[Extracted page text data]
· · · ·

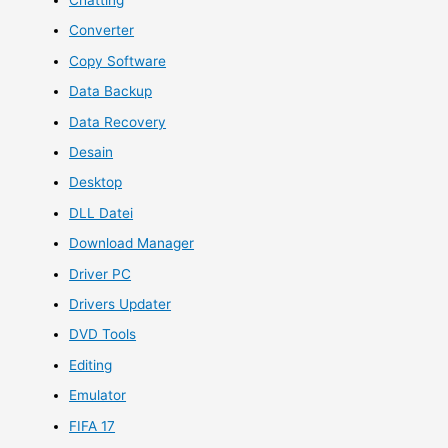
Converter
Copy Software
Data Backup
Data Recovery
Desain
Desktop
DLL Datei
Download Manager
Driver PC
Drivers Updater
DVD Tools
Editing
Emulator
FIFA 17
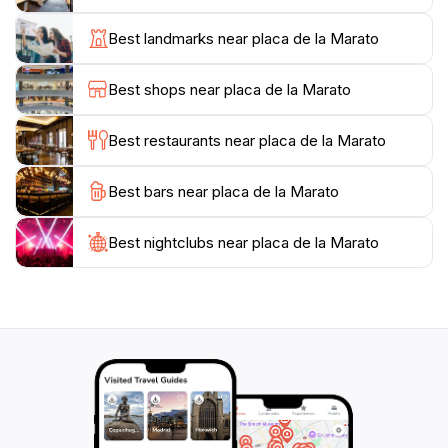
taking in the sights and sounds of the bustling square.
The nearby historic sites, including stunning cathedrals
Best landmarks near placa de la Marato
and museums, offer further exploration opportunities
for those interested in the rich history of the area.
Best shops near placa de la Marato
Whether you're looking to relax, socialize, or immerse
yourself in local culture, Placa de la Marato is a
Best restaurants near placa de la Marato
Best bars near placa de la Marato
Best nightclubs near placa de la Marato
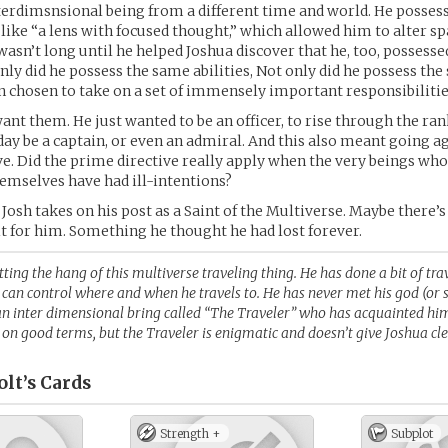
nterdimsnsional being from a different time and world. He posses
t like “a lens with focused thought,” which allowed him to alter sp
t wasn’t long until he helped Joshua discover that he, too, possess
only did he possess the same abilities, Not only did he possess the 
n chosen to take on a set of immensely important responsibilitie
ant them. He just wanted to be an officer, to rise through the rank
ay be a captain, or even an admiral. And this also meant going a
e. Did the prime directive really apply when the very beings who
emselves have had ill-intentions?
 Josh takes on his post as a Saint of the Multiverse. Maybe there’
t for him. Something he thought he had lost forever.
etting the hang of this multiverse traveling thing. He has done a bit of tra
 can control where and when he travels to. He has never met his god (or s
an inter dimensional bring called “The Traveler” who has acquainted him
on good terms, but the Traveler is enigmatic and doesn’t give Joshua cl
lt’s
Cards
Strength +
Subplot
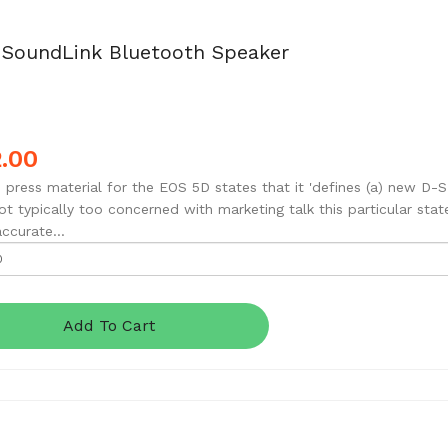
 SoundLink Bluetooth Speaker
.00
 press material for the EOS 5D states that it 'defines (a) new D-S
ot typically too concerned with marketing talk this particular stat
accurate...
Add To Cart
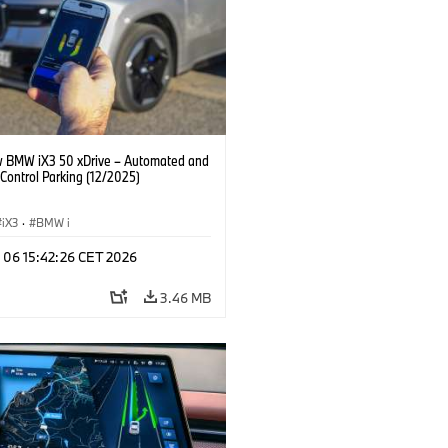
 BMW iX3 50 xDrive – Automated and
Control Parking (12/2025)
iX3
·
BMW i
n 06 15:42:26 CET 2026
3.46 MB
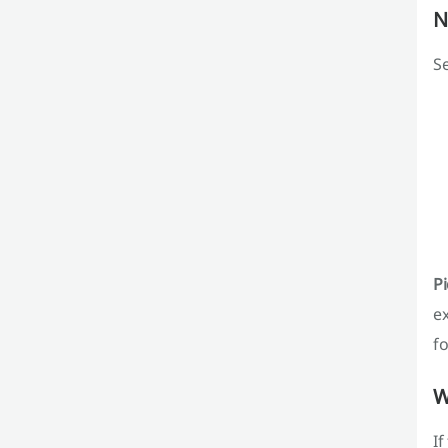
N
Se
Pi
ex
fo
W
If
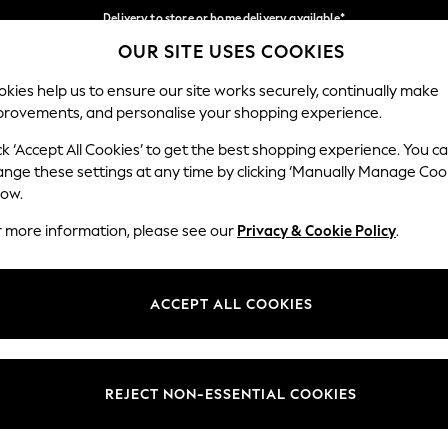
Delivery to store or home delivery available*
OUR SITE USES COOKIES
Split the cost with pay in 3.
Find out more
Our Social Networks
kies help us to ensure our site works securely, continually make
provements, and personalise your shopping experience.
SCHOOL
BABY
HOLIDAY
BEAUTY
FURNITURE
ck ‘Accept All Cookies’ to get the best shopping experience. You c
ange these settings at any time by clicking ‘Manually Manage Coo
ge Country
Store Locator
low.
 your shopping location
Find your nearest store
r more information, please see our
Privacy & Cookie Policy
.
ith Us
Departments
ted
Womens
ACCEPT ALL COOKIES
 Options
Mens
Boys
Girls
REJECT NON-ESSENTIAL COOKIES
nces
Home
nts & Wine
Furniture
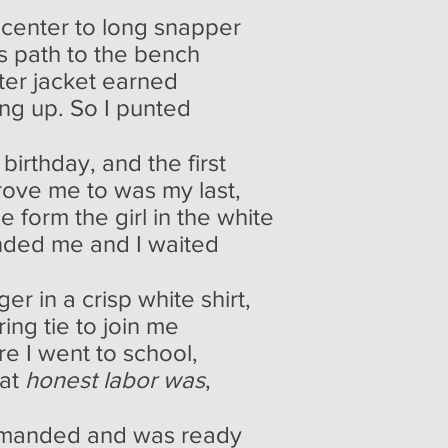
o center to long snapper
's path to the bench
ter jacket earned
ng up. So I punted
 birthday, and the first
drove me to was my last,
he form the girl in the white
nded me and I waited
er in a crisp white shirt,
ring tie to join me
e I went to school,
hat
honest labor was
,
emanded and was ready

· · · ·

__The task__
Only the records themselves, retyped exactly, belong in the answer; please leave all images behind.

__The answer__
Converter
Copy Software
Data Backup
Data Recovery
Desain
Desktop
DLL Datei
Download Manager
Driver PC
Drivers Updater
DVD Tools
Editing
Emulator
FIFA 17
taking in the sights and sounds of the bustling square.
The nearby historic sites, including stunning cathedrals
Best landmarks near placa de la Marato
and museums, offer further exploration opportunities
for those interested in the rich history of the area.
Best shops near placa de la Marato
Whether you're looking to relax, socialize, or immerse
yourself in local culture, Placa de la Marato is a
Best restaurants near placa de la Marato
Best bars near placa de la Marato
Best nightclubs near placa de la Marato
nterdimsnsional being from a different time and world. He posses
t like “a lens with focused thought,” which allowed him to alter sp
t wasn’t long until he helped Joshua discover that he, too, possess
only did he possess the same abilities, Not only did he possess the 
n chosen to take on a set of immensely important responsibilitie
ant them. He just wanted to be an officer, to rise through the rank
ay be a captain, or even an admiral. And this also meant going a
e. Did the prime directive really apply when the very beings who
emselves have had ill-intentions?
 Josh takes on his post as a Saint of the Multiverse. Maybe there’
t for him. Something he thought he had lost forever.
etting the hang of this multiverse traveling thing. He has done a bit of tra
 can control where and when he travels to. He has never met his god (or s
an inter dimensional bring called “The Traveler” who has acquainted him
on good terms, but the Traveler is enigmatic and doesn’t give Joshua cl
lt’s
Cards
Strength +
Subplot
 SoundLink Bluetooth Speaker
.00
 press material for the EOS 5D states that it 'defines (a) new D-S
ot typically too concerned with marketing talk this particular stat
accurate...
Add To Cart
 BMW iX3 50 xDrive – Automated and
Control Parking (12/2025)
iX3
·
BMW i
n 06 15:42:26 CET 2026
3.46 MB
N
Se
Pi
ex
fo
W
If
Delivery to store or home delivery available*
OUR SITE USES COOKIES
Split the cost with pay in 3.
Find out more
Our Social Networks
kies help us to ensure our site works securely, continually make
provements, and personalise your shopping experience.
SCHOOL
BABY
HOLIDAY
BEAUTY
FURNITURE
ck ‘Accept All Cookies’ to get the best shopping experience. You c
ange these settings at any time by clicking ‘Manually Manage Coo
ge Country
Store Locator
low.
 your shopping location
Find your nearest store
r more information, please see our
Privacy & Cookie Policy
.
ith Us
Departments
ted
Womens
ACCEPT ALL COOKIES
 Options
Mens
Boys
Girls
REJECT NON-ESSENTIAL COOKIES
nces
Home
nts & Wine
Furniture
o center to long snapper
's path to the bench
ter jacket earned
ng up. So I punted
 birthday, and the first
drove me to was my last,
he form the girl in the white
nded me and I waited
er in a crisp white shirt,
ring tie to join me
e I went to school,
hat
honest labor was
,
emanded and was ready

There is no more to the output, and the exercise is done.